En ce moment, quelques groupes d'Indous se rapprochèrent. Il se fit un mouvement général dans la foule. Notre train fut serré de plus près. Aux premiers rangs de ces pèlerins, on levait les bras en l'air, on les étendait vers l'éléphant, on se courbait, on s'agenouillait, on se prosternait jusque dans la poussière. C'était évidemment de l'adoration, portée au plus haut point.
Nous étions donc là, sous la vérandah, le colonel Munro, le capitaine Hod et moi, assez inquiets de savoir où s'arrêterait ce fanatisme. Mac Neil nous avait rejoints et regardait silencieusement. Quant à Banks, il était allé prendre place avec Storr dans la tourelle que portait l'énorme animal, et d'où il pouvait le manoeuvrer à son gré.
À quatre heures, la chaudière ronflait déjà. Ce ronflement sonore devait être pris par les Indous pour le grondement irrité d'un éléphant d'un ordre surnaturel. En ce moment, le manomètre indiquait une pression de cinq atmosphères, et Storr laissait fuir la vapeur par les soupapes, comme si elle eût transpiré à travers la peau du gigantesque pachyderme.
«Nous sommes en pression, Munro! cria Banks.

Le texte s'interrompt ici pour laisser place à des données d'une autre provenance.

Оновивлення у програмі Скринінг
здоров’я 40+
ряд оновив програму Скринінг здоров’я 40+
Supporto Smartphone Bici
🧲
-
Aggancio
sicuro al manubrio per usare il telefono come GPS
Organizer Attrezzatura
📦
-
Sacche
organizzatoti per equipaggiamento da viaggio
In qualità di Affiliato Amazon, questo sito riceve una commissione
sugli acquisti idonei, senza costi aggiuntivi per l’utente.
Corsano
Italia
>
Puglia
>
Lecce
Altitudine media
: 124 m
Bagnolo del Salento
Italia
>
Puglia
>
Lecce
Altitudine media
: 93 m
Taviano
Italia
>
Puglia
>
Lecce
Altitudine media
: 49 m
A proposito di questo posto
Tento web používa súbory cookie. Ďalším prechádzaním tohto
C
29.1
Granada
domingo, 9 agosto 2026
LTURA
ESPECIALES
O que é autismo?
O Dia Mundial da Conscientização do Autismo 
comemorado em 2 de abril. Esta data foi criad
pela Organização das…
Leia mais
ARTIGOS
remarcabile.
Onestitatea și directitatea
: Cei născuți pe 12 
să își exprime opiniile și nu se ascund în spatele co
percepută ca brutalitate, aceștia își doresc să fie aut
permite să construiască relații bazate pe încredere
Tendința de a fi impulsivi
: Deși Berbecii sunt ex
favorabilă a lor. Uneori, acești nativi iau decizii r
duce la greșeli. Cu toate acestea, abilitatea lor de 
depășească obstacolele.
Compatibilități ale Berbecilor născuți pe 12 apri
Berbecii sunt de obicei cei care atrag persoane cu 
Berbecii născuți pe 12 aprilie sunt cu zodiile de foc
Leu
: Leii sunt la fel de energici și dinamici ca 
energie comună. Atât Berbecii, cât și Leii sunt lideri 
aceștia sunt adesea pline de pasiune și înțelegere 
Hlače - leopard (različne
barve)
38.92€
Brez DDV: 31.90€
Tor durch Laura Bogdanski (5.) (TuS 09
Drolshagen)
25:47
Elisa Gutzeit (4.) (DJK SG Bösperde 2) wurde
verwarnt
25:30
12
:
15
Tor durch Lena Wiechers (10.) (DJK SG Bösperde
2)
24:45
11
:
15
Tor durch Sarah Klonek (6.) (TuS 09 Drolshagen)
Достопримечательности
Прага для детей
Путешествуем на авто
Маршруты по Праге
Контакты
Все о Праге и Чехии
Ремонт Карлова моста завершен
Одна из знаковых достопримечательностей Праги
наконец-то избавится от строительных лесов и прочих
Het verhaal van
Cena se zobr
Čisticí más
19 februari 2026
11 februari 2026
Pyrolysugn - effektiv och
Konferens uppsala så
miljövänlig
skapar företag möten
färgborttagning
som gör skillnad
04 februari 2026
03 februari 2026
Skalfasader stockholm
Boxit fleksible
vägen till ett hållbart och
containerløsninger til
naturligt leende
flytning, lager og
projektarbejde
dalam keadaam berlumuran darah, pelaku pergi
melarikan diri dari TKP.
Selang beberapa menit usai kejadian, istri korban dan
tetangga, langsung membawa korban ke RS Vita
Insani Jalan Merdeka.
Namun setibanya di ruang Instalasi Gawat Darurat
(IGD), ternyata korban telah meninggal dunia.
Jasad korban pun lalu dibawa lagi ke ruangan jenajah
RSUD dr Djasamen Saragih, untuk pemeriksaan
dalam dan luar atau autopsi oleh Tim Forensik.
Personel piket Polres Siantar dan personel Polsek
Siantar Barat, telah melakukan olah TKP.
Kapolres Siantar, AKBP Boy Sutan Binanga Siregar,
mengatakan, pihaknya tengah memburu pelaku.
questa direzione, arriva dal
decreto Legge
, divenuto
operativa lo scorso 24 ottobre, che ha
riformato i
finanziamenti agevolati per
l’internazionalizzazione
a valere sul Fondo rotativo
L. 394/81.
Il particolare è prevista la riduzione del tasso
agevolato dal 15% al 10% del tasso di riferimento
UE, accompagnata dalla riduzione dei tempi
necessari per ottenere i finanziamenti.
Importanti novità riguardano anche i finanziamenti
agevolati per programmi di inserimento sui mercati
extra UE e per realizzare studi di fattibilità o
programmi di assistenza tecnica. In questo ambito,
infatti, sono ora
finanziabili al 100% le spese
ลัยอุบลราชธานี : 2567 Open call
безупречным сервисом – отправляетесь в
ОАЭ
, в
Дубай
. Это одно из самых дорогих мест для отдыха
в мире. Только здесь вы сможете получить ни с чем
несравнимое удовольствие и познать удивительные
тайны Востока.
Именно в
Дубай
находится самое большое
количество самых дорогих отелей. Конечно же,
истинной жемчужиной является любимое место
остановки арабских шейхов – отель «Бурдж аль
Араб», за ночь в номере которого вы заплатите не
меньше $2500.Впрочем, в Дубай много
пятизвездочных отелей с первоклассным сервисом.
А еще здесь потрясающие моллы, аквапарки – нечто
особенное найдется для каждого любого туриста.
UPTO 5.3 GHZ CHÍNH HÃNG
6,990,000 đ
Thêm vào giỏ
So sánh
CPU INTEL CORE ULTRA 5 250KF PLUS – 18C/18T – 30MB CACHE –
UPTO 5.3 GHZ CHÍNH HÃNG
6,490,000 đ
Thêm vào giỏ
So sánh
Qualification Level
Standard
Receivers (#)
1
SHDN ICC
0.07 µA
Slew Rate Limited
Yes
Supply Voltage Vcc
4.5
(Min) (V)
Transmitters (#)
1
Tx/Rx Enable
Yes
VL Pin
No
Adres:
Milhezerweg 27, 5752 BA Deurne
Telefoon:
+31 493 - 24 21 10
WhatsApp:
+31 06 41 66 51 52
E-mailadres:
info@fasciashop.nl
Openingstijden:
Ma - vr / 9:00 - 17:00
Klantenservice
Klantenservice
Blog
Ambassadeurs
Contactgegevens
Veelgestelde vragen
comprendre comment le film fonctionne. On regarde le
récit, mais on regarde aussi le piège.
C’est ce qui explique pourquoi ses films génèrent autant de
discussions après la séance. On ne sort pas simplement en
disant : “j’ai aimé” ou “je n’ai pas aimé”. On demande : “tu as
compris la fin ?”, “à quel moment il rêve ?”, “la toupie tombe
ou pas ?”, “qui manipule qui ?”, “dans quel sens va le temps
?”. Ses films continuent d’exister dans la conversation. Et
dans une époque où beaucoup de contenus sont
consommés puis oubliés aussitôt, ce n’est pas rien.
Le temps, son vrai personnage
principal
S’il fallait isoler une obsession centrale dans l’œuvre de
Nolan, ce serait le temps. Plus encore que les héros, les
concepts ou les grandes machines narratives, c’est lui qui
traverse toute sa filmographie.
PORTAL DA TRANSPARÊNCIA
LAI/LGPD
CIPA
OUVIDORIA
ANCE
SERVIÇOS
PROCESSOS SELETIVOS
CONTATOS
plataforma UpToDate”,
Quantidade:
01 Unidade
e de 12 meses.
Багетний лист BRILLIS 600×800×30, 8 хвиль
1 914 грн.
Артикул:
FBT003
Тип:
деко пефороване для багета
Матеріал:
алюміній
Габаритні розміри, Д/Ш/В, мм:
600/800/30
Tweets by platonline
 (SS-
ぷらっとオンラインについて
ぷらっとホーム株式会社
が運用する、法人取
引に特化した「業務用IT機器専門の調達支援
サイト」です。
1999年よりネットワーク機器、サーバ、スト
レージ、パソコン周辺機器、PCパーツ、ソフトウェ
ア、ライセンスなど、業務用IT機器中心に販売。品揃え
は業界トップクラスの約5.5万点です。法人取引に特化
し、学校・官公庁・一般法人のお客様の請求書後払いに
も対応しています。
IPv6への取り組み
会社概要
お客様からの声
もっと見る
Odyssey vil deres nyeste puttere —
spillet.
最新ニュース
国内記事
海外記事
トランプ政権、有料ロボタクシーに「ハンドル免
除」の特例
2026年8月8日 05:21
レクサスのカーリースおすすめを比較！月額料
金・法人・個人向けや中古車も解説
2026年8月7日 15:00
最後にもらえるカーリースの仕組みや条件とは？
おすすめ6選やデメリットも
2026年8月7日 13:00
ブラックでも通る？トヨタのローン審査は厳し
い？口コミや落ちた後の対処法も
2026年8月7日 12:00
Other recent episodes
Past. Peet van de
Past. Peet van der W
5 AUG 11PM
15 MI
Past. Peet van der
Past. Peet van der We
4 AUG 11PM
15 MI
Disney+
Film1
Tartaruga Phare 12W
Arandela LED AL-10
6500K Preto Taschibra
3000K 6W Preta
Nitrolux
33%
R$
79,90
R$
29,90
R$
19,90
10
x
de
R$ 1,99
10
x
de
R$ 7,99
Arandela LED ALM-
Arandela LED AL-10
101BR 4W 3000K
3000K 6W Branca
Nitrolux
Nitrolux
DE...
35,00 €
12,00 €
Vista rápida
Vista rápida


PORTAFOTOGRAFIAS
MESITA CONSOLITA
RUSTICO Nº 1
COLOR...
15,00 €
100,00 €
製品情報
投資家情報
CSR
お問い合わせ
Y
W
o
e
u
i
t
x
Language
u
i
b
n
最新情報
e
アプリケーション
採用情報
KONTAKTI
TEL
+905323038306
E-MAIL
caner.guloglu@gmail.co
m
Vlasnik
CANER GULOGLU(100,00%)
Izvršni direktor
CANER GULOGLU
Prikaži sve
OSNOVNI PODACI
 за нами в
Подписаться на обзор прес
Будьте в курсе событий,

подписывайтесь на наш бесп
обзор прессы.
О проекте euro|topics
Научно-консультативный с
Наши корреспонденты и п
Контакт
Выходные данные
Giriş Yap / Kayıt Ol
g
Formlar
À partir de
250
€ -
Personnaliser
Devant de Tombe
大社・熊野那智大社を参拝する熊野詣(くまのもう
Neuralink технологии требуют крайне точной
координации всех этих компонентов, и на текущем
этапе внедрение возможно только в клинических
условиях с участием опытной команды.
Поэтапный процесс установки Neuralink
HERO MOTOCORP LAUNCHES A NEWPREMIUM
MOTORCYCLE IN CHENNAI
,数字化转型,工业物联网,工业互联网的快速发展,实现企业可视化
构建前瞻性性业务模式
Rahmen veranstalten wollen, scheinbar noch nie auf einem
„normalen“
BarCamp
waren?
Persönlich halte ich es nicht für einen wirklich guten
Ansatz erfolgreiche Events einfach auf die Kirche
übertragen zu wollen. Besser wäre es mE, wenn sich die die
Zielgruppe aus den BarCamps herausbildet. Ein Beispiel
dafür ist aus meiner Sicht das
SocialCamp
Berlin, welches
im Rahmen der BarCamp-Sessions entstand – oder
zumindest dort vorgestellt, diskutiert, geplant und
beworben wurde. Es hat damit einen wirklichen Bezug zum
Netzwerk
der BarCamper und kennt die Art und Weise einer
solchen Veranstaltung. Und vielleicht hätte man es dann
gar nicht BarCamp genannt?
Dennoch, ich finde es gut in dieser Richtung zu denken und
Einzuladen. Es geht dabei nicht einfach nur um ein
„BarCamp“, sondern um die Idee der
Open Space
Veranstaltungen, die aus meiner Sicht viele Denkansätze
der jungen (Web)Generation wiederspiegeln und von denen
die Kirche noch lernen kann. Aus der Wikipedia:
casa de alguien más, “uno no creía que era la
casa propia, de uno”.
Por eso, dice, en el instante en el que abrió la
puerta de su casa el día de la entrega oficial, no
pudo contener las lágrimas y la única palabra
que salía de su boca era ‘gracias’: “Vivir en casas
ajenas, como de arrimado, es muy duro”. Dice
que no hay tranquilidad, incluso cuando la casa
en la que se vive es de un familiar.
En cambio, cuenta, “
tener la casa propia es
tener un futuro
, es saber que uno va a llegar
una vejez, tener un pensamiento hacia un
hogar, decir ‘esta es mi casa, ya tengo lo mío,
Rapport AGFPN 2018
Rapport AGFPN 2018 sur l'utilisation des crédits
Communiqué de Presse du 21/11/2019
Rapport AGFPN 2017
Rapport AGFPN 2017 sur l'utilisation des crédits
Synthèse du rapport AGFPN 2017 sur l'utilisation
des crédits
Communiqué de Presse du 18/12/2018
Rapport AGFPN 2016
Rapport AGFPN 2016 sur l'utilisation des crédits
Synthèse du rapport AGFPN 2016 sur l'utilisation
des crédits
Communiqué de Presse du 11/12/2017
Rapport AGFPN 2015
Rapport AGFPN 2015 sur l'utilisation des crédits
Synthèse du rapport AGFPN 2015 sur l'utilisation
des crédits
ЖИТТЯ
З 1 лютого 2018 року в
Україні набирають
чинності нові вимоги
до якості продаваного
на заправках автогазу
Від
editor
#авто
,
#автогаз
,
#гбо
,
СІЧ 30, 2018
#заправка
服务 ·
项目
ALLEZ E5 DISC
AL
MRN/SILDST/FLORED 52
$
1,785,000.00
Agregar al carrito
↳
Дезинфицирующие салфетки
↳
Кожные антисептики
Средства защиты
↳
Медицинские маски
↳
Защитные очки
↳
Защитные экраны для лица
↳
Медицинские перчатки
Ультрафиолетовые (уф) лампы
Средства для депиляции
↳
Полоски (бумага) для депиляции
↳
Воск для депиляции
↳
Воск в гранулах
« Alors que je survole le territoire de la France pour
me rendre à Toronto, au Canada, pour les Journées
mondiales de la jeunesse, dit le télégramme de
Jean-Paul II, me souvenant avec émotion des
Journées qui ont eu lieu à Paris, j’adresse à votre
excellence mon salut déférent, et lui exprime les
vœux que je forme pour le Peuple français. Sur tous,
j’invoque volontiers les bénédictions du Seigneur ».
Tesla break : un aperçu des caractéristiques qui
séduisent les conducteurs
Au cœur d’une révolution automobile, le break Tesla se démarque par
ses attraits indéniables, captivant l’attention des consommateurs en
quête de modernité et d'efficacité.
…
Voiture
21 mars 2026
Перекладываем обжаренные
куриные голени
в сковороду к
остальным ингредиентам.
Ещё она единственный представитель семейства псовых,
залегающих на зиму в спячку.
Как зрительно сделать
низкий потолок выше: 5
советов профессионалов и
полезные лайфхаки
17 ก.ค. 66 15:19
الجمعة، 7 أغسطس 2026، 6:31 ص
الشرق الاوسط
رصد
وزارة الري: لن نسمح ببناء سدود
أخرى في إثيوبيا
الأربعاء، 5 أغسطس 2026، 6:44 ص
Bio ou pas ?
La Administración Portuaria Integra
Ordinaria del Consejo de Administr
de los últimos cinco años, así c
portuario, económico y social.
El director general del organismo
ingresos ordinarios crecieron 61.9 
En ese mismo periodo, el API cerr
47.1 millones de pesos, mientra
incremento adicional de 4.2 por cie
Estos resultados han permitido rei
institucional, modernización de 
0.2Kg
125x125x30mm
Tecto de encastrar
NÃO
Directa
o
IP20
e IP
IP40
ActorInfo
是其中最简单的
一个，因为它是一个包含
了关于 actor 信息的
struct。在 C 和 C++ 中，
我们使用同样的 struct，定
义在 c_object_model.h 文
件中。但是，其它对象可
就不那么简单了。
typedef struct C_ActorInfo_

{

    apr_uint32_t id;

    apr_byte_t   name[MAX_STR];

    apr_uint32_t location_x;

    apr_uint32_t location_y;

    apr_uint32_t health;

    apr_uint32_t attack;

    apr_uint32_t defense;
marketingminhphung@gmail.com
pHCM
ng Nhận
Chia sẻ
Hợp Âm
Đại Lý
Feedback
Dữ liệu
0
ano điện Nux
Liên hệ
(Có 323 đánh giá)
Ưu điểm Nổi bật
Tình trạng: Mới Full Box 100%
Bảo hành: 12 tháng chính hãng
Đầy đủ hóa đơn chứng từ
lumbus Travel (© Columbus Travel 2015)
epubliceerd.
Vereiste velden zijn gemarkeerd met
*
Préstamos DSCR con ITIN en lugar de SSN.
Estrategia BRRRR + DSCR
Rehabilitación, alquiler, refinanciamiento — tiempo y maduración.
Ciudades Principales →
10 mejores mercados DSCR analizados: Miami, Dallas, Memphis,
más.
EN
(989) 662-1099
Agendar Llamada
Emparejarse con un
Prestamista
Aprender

—Va, Banks, répondit le colonel, mais va prudemment et n'écrasons personne!» Il faisait presque jour alors. La route qui longe la rive du Phalgou était entièrement occupée par cette foule de dévots, peu disposée à nous livrer passage. Dans ces conditions, aller de l'avant et n'écraser personne, ce n'était pas chose facile. Banks donna deux ou trois coups de sifflet, auxquels les pèlerins répondirent par des hurlements frénétiques. «Rangez-vous! Rangez-vous!» cria l'ingénieur, en ordonnant au mécanicien d'ouvrir un peu le régulateur. Les mugissements de la vapeur, qui se précipitait dans les cylindres, se firent entendre. La machine s'ébranla d'un demi-tour de roue. Un puissant jet de fumée blanche s'échappa de la trompe. La foule s'était un instant écartée. Le régulateur fut alors ouvert à demi. Les hennissements du Géant d'Acier s'accrurent, et notre train commença à se mouvoir entre les rangs pressés des Indous, qui ne semblaient pas vouloir lui faire place. «Banks, prenez garde!» m'écriai-je tout à coup. En me penchant en dehors de la vérandah, je venais de voir une douzaine de ces fanatiques se jeter sur la route, avec la volonté bien évidente de se faire écraser sous les roues de la lourde machine. «Attention! attention! Retirez-vous,» disait le colonel Munro, qui leur faisait signe de se relever.
—Les imbéciles! criait à son tour le capitaine Hod. Ils prennent notre appareil pour le char de Jaggernaut! Ils veulent se faire broyer sous les pieds de l'éléphant sacré!»
Sur un signe de Banks, le mécanicien ferma l'introduction de la vapeur. Les pèlerins, étendus en travers du chemin, paraissaient décidés à ne point se relever. Autour d'eux, la foule fanatisée poussait des cris et les encourageait du geste.
La machine s'était arrêtée. Banks ne savait plus que faire et était très embarrassé. Tout à coup, une idée lui vint. «Nous allons bien voir!» dit-il. Il ouvrit aussitôt le robinet des purgeurs des cylindres, et d'intenses jets de vapeur fusèrent au ras du sol, pendant que l'air retentissait de sifflets stridents. «Hurrah! hurrah! hurrah! s'écria le capitaine Hod. Cinglez-les, ami Banks, cinglez-les!» Le moyen était bon. Les fanatiques, atteints par les jets de vapeur, se relevèrent en poussant des cris d'échaudés. Se faire écraser, bien! Se faire brûler, non! La foule recula et le chemin redevint libre. Le régulateur fut alors ouvert en grand, les roues mordirent profondément le sol. «En avant! en avant!» cria le capitaine Hod, qui battait des mains et riait de bon coeur. Et, d'un train plus rapide, le Géant d'Acier, filant droit sur la route, disparut bientôt aux yeux de la foule ébahie, comme un animal fantastique, dans un nuage de vapeur.
CHAPITRE VIII
Quelques heures à Bénarès.
La grande route était maintenant ouverte devant Steam-House,— cette route qui, par Sasserâm, allait nous conduire à la rive droite du Gange, en face de Bénarès.